SALVAD LAS BALLENAS

Ma première comparution immédiate devant un magistrat à l’issue d’une garde à vue, c’était il y a pile quarante ans en mai 1980. Notre mission d’investigation pour préparer la campagne du Rainbow Warrior contre la chasse à la baleine en Espagne n’avait pas été facile. J’accompagnais Remi Parmentier, fondateur du bureau de Greenpeace France. Nous avions tous les deux 23 ans, la vie devant nous et l’envie d’en découdre pour l’environnement…

Extrait de mon Livre Rainbow Warrior mon amour, trente ans de photos aux côtés de Greenpeace (Glénat 2011)

Plongée dans les usines baleinières espagnoles

… / Le lendemain, direction Cangas, de l’autre côté de la baie. C’est là que se cache la deuxième usine baleinière du pays, derrière une conserverie à poissons. C’est l’heure de la sieste. Personne, on entre. Devant nous, un vaste hangar recouvre la rampe utilisée pour hisser les baleines avant leur dépeçage. Au fond, dans des bacs à roulettes, on reconnaît des gros blocs de lard de rorqual aux stries caractéristiques. Sur une palette, sont entassées des têtes de harpons… Bingo, ce sont des harpons froids, c’est-à-dire non explosifs. Avantage pour l’équipage : c’est moins dangereux ; avantage pour le patron : ça coûte moins cher et ça ne gaspille pas de viande ; désavantage pour la baleine : ça lui promet une très lente agonie. Condamnée par la Commission baleinière internationale, cette technique de chasse particulièrement cruelle sera interdite dès 1981 pour les grands cétacés. 

Rémi se baisse et ramasse une tête de harpon, elle est encore couverte de sang… Donc ils s’en servent. Je prends mon appareil et je déclenche des rafales de clichés. Nous sommes interrompus par le bruit d’une voiture qui s’arrête juste devant la sortie du hangar. Comme au cinéma, trois costauds en sortent… On reste calme, on pense très fort aux baleines… La tension monte, les questions commencent. Nous tentons de biaiser, expliquant avec nos quelques mots d’espagnol que nous avons demandé la veille à leur patron l’autorisation de visiter l’usine. Comme nous devons rentrer en France le soir même, nous avons pensé qu’une visite ne poserait pas de problème… Explication faiblarde, j’en conviens. Mais, dans ces cas-là, on fait avec ce que l’on trouve. 

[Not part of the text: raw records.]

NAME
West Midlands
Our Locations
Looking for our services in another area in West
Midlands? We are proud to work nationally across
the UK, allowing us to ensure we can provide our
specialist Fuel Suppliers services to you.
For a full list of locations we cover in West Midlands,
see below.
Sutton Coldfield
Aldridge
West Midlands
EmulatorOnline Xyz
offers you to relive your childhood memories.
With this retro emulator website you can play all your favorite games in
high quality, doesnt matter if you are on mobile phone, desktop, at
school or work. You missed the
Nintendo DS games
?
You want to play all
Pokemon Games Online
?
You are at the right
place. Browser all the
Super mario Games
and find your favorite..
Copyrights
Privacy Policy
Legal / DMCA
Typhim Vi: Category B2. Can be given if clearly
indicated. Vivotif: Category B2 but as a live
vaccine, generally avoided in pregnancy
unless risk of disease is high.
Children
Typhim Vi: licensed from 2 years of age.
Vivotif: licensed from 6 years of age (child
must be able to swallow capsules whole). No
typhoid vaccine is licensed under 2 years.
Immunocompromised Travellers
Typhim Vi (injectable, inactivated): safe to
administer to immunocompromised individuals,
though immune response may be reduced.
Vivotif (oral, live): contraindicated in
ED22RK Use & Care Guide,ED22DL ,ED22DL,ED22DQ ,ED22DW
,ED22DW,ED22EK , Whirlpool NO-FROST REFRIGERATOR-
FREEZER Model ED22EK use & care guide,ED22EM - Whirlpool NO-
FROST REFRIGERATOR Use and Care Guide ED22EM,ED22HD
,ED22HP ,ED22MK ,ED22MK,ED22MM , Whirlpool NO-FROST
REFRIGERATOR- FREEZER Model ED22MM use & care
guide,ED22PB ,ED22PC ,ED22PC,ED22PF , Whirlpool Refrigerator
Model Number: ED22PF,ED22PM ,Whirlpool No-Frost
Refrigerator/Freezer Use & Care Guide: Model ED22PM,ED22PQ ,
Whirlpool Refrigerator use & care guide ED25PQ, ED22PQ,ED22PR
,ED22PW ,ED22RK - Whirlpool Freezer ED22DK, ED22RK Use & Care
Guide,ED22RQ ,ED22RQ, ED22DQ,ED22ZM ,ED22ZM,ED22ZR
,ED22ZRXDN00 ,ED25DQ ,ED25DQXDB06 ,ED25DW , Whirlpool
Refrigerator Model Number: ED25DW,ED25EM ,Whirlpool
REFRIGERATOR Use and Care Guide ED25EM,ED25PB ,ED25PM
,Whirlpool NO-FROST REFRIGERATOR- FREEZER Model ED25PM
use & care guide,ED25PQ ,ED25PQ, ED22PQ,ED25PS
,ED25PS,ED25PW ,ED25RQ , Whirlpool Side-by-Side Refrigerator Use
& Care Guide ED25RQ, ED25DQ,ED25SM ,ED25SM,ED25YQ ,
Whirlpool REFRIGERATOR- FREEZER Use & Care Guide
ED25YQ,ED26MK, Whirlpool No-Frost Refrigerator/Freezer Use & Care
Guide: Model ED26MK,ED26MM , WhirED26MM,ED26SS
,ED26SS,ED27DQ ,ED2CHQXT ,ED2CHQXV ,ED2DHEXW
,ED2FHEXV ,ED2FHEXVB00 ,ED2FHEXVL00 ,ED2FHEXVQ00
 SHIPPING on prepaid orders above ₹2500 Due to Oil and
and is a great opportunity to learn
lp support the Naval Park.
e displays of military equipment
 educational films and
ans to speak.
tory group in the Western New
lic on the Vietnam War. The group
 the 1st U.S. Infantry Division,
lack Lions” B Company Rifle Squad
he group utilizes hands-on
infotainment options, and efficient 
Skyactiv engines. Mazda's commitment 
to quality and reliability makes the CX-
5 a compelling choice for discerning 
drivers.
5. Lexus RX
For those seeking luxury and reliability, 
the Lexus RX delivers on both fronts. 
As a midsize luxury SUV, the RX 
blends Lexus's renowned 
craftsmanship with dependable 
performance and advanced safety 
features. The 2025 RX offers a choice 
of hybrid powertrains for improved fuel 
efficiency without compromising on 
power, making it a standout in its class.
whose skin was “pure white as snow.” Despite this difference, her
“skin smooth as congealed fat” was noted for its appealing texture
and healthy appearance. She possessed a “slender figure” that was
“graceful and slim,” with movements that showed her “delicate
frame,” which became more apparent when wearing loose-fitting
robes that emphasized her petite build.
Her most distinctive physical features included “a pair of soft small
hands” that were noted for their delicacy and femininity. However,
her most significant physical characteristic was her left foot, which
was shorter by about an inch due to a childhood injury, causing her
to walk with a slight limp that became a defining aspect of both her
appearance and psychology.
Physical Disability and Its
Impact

Une deuxième voiture arrive et se gare également devant la sortie, qui est maintenant bel et bien barrée. Nous reconnaissons aussitôt Juan Masso (le PDG de la société IBSA) lui-même, accompagné d’un Japonais ! Là, devant nous, au fin fond de la Galice, dans une usine baleinière espagnole : un Japonais, preuve vivante de ce commerce pervers. Des entrepreneurs sont donc prêts à vider nos océans pour leur profit exclusif en alimentant un marché mafieux qui débouche de l’autre côté de la planète… 

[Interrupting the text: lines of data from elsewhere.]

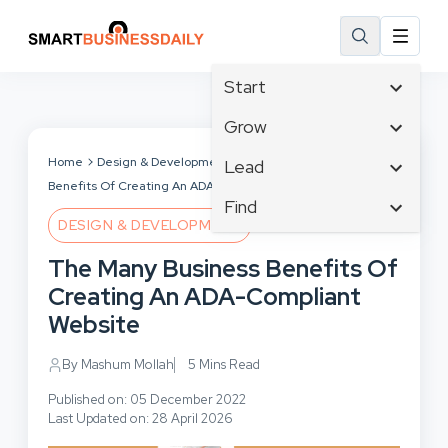
Start
Affiliate Marketing
Grow
B2B Marketing
Tech & Gadgets
Home
Design & Development
The Many Business
Lead
Big Data
Benefits Of Creating An ADA-Compliant Website
Business Innovation
Content Marketing
Find
Blog
Business Intelligence
DESIGN & DEVELOPMENT
Crisis Management
Branding
Ecommerce
Business Opportunities
Customer Experience
The Many Business Benefits Of
Business
Email Marketing
Business Planning
Customer Services
Creating An ADA-Compliant
Business Development
Facebook
Cloud Computing
Cybersecurity
Website
Finance
Communications
Design & Development
Human Resources
Consumer Marketing
By Mashum Mollah
5 Mins Read
Digital Marketing
Inbound Marketing
Published on: 05 December 2022
Instagram
Last Updated on: 28 April 2026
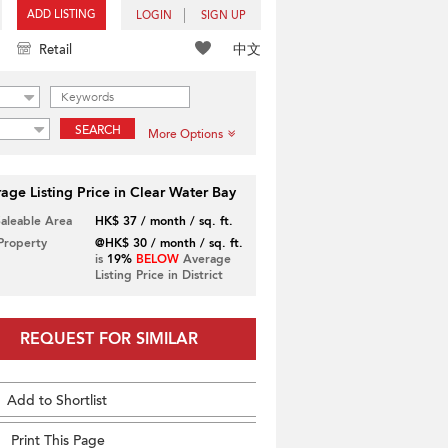
ADD LISTING
LOGIN
SIGN UP
中文
Retail
SEARCH
More Options
age Listing Price in Clear Water Bay
Saleable Area
HK$ 37 / month / sq. ft.
 Property
@HK$ 30 / month / sq. ft.
is
19%
BELOW
Average
Listing Price in District
REQUEST FOR SIMILAR
Add to Shortlist
Print This Page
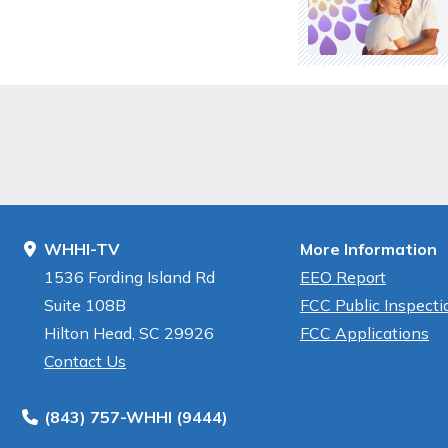
WHHI-TV
More Information
1536 Fording Island Rd
EEO Report
Suite 108B
FCC Public Inspectio
Hilton Head, SC 29926
FCC Applications
Contact Us
(843) 757-WHHI (9444)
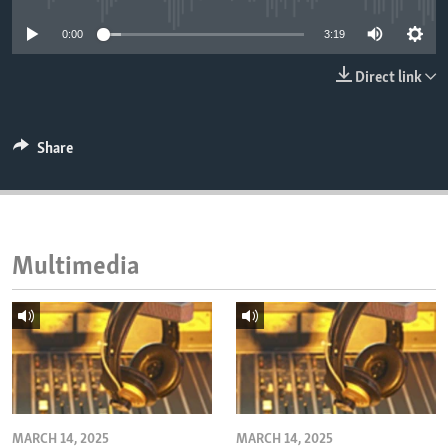
ENVIRONMENT AND HEALTH
0:00
3:19
IDEALS AND INSTITUTIONS
Direct link
Share
Multimedia
MARCH 14, 2025
MARCH 14, 2025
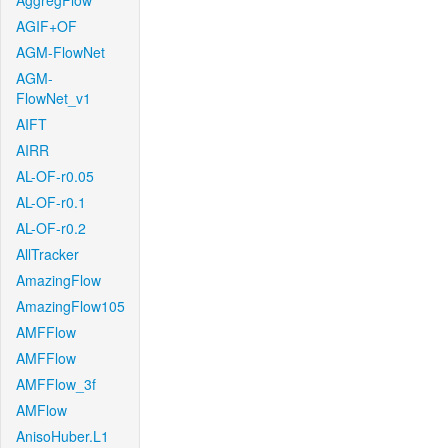
AggregFlow
AGIF+OF
AGM-FlowNet
AGM-
FlowNet_v1
AIFT
AIRR
AL-OF-r0.05
AL-OF-r0.1
AL-OF-r0.2
AllTracker
AmazingFlow
AmazingFlow105
AMFFlow
AMFFlow
AMFFlow_3f
AMFlow
AnisoHuber.L1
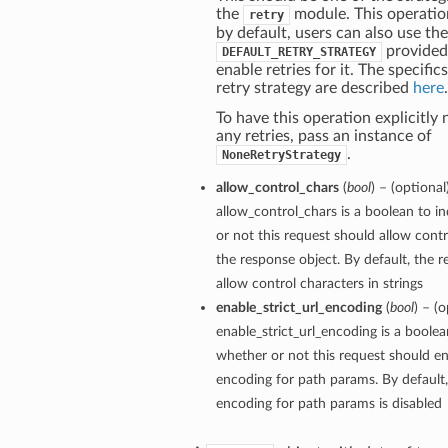
the
module. This operation
retry
by default, users can also use th
provided
DEFAULT_RETRY_STRATEGY
enable retries for it. The specific
retry strategy are described
here
.
To have this operation explicitly
any retries, pass an instance of
.
NoneRetryStrategy
allow_control_chars
(
bool
) – (optional
allow_control_chars is a boolean to i
or not this request should allow contr
the response object. By default, the r
allow control characters in strings
enable_strict_url_encoding
(
bool
) – (o
enable_strict_url_encoding is a boolea
whether or not this request should ena
encoding for path params. By default, 
encoding for path params is disabled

Rémi se lance dans un grand débat avec Masso. En anglais, personne ne peut l’arrêter… Sauf que ça énerve encore plus les gros bras qui ne comprennent rien à cette langue, et l’un d’eux décide de m’arracher mes appareils photos. Je résiste en couvrant mon matos de mes bras. Il me frappe à la tête et me secoue comme un prunier pour me faire lâcher prise… Ça commence à sentir le roussi! Encore un bruit de voiture… J’ai rarement été aussi content de voir arriver la police ! 

Allez ouste, tout le monde au poste ! Et huit heures de garde à vue… Évidemment, nous sommes les premiers amis des baleines sur lesquels la police judiciaire met le grappin depuis le plasticage des deux bateaux baleiniers à Marin. Ils passent nos affaires et nos carnets d’adresses au peigne fin. Nous ressortons du commissariat avec nos seuls vêtements sur le dos, et une convocation en comparution immédiate au tribunal pour le lendemain matin. 

Audience intéressante : 

Monsieur Gleizes, reconnaissez-vous être entré dans une propriété privée ? 

Oui, Monsieur le Juge, mais je n’ai vu aucun panneau me l’interdisant et le portail était grand ouvert. 

Et vous, monsieur Parmentier ?
Je vais vous expliquer, Monsieur le Juge…
Et là, Rémi, qui n’est jamais aussi bon que dans l’adversité, embraye sur le dossier baleine dans sa globalité mondiale. Il en est encore au début de l’introduction de l’historique quand le juge l’interrompt. 

Ça ira comme ça, merci. 

Un peu frustrant pour Rémi, mais moi, je suis content d’aller prendre l’air… 

Le consul de France nous apporte le verdict dans le couloir : six cents francs d’amende et la saisie de mes films. On paie, on récupère nos affaires et on file vite, trop contents de ne laisser que deux bobines sans importance derrière nous : la veille, un petit stratagème nous a permis de mettre à l’abri la bobine « harpon froid »… 

En roulant vers la gare, j’observe Rémi du coin de l’œil et vois qu’il est déjà passé à la vitesse supérieure. Il a toujours une lon- gueur d’avance, et pense à la prise de judo qu’il va faire à Juan Masso avec cette histoire de tribunal. 

Nous rentrons à Paris très remontés.

——-

Note 2020. Deux ans plus tard, l’état espagnol changeait de camp à la réunion annuelle de la Commission Baleinière International et votait en faveur de l’interdiction de la chasse. Pour la première fois, un moratoire mondiale de protection pour les grands cétacés était ainsi adopté avec… une seule voie de majorité : celle de l’Espagne !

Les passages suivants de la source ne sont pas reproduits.